• Records to use:
--- START ---

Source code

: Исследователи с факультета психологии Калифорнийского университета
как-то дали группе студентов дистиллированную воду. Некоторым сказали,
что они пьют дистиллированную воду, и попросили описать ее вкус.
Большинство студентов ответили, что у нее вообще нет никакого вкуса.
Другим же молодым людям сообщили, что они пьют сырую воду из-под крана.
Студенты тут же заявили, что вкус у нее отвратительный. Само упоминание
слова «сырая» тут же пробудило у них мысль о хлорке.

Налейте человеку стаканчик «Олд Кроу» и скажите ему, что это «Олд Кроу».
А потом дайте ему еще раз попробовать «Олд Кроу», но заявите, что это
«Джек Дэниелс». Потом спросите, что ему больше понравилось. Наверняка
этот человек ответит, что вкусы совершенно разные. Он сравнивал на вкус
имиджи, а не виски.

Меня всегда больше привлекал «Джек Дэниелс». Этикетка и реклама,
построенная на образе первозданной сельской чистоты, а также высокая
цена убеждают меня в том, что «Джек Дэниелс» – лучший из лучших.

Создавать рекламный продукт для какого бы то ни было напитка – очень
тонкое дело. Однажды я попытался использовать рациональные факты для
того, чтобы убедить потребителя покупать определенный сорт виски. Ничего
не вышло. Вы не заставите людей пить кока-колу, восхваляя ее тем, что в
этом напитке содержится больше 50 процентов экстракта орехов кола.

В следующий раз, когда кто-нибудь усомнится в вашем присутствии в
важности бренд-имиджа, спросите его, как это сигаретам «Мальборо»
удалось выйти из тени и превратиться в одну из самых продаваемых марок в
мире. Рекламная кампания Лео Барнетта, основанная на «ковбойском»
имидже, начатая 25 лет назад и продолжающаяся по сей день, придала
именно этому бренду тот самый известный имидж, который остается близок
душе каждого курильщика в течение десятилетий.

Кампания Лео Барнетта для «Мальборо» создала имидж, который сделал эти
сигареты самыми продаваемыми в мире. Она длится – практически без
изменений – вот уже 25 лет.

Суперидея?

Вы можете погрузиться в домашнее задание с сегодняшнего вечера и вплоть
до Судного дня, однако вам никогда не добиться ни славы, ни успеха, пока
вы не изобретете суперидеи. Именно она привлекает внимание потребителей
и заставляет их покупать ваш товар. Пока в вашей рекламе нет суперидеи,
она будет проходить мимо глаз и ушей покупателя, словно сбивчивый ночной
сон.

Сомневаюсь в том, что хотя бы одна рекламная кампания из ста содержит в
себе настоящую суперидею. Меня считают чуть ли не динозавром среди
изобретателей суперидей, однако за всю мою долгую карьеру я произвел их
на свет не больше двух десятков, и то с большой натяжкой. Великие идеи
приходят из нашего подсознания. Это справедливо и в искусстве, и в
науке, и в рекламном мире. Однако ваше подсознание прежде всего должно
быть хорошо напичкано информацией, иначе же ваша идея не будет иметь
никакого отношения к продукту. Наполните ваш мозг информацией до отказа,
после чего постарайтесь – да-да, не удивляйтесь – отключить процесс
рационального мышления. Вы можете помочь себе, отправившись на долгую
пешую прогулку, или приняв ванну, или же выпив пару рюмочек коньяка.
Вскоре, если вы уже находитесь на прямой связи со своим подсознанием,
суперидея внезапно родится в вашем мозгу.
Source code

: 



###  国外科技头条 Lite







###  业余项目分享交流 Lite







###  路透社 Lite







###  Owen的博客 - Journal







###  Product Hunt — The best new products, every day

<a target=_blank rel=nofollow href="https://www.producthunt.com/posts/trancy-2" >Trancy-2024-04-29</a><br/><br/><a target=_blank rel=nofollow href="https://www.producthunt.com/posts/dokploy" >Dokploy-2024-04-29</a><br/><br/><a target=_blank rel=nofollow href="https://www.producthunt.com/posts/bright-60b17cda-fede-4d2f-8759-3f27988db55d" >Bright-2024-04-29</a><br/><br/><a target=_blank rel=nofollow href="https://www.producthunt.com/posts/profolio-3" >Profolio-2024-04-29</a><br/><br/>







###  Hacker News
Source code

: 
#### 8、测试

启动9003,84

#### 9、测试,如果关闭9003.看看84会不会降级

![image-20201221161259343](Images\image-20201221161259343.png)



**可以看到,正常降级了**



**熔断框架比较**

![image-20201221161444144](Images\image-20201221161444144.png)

--- END ---

Reproduce all of the records above verbatim, preserving every line and its original formatting.

Source code

: Исследователи с факультета психологии Калифорнийского университета
как-то дали группе студентов дистиллированную воду. Некоторым сказали,
что они пьют дистиллированную воду, и попросили описать ее вкус.
Большинство студентов ответили, что у нее вообще нет никакого вкуса.
Другим же молодым людям сообщили, что они пьют сырую воду из-под крана.
Студенты тут же заявили, что вкус у нее отвратительный. Само упоминание
слова «сырая» тут же пробудило у них мысль о хлорке.

Налейте человеку стаканчик «Олд Кроу» и скажите ему, что это «Олд Кроу».
А потом дайте ему еще раз попробовать «Олд Кроу», но заявите, что это
«Джек Дэниелс». Потом спросите, что ему больше понравилось. Наверняка
этот человек ответит, что вкусы совершенно разные. Он сравнивал на вкус
имиджи, а не виски.

Меня всегда больше привлекал «Джек Дэниелс». Этикетка и реклама,
построенная на образе первозданной сельской чистоты, а также высокая
цена убеждают меня в том, что «Джек Дэниелс» – лучший из лучших.

Создавать рекламный продукт для какого бы то ни было напитка – очень
тонкое дело. Однажды я попытался использовать рациональные факты для
того, чтобы убедить потребителя покупать определенный сорт виски. Ничего
не вышло. Вы не заставите людей пить кока-колу, восхваляя ее тем, что в
этом напитке содержится больше 50 процентов экстракта орехов кола.

В следующий раз, когда кто-нибудь усомнится в вашем присутствии в
важности бренд-имиджа, спросите его, как это сигаретам «Мальборо»
удалось выйти из тени и превратиться в одну из самых продаваемых марок в
мире. Рекламная кампания Лео Барнетта, основанная на «ковбойском»
имидже, начатая 25 лет назад и продолжающаяся по сей день, придала
именно этому бренду тот самый известный имидж, который остается близок
душе каждого курильщика в течение десятилетий.

Кампания Лео Барнетта для «Мальборо» создала имидж, который сделал эти
сигареты самыми продаваемыми в мире. Она длится – практически без
изменений – вот уже 25 лет.

Суперидея?

Вы можете погрузиться в домашнее задание с сегодняшнего вечера и вплоть
до Судного дня, однако вам никогда не добиться ни славы, ни успеха, пока
вы не изобретете суперидеи. Именно она привлекает внимание потребителей
и заставляет их покупать ваш товар. Пока в вашей рекламе нет суперидеи,
она будет проходить мимо глаз и ушей покупателя, словно сбивчивый ночной
сон.

Сомневаюсь в том, что хотя бы одна рекламная кампания из ста содержит в
себе настоящую суперидею. Меня считают чуть ли не динозавром среди
изобретателей суперидей, однако за всю мою долгую карьеру я произвел их
на свет не больше двух десятков, и то с большой натяжкой. Великие идеи
приходят из нашего подсознания. Это справедливо и в искусстве, и в
науке, и в рекламном мире. Однако ваше подсознание прежде всего должно
быть хорошо напичкано информацией, иначе же ваша идея не будет иметь
никакого отношения к продукту. Наполните ваш мозг информацией до отказа,
после чего постарайтесь – да-да, не удивляйтесь – отключить процесс
рационального мышления. Вы можете помочь себе, отправившись на долгую
пешую прогулку, или приняв ванну, или же выпив пару рюмочек коньяка.
Вскоре, если вы уже находитесь на прямой связи со своим подсознанием,
суперидея внезапно родится в вашем мозгу.
Source code

: 



###  国外科技头条 Lite







###  业余项目分享交流 Lite







###  路透社 Lite







###  Owen的博客 - Journal







###  Product Hunt — The best new products, every day

<a target=_blank rel=nofollow href="https://www.producthunt.com/posts/trancy-2" >Trancy-2024-04-29</a><br/><br/><a target=_blank rel=nofollow href="https://www.producthunt.com/posts/dokploy" >Dokploy-2024-04-29</a><br/><br/><a target=_blank rel=nofollow href="https://www.producthunt.com/posts/bright-60b17cda-fede-4d2f-8759-3f27988db55d" >Bright-2024-04-29</a><br/><br/><a target=_blank rel=nofollow href="https://www.producthunt.com/posts/profolio-3" >Profolio-2024-04-29</a><br/><br/>







###  Hacker News
Source code

: 
#### 8、测试

启动9003,84

#### 9、测试,如果关闭9003.看看84会不会降级

![image-20201221161259343](Images\image-20201221161259343.png)



**可以看到,正常降级了**



**熔断框架比较**

![image-20201221161444144](Images\image-20201221161444144.png)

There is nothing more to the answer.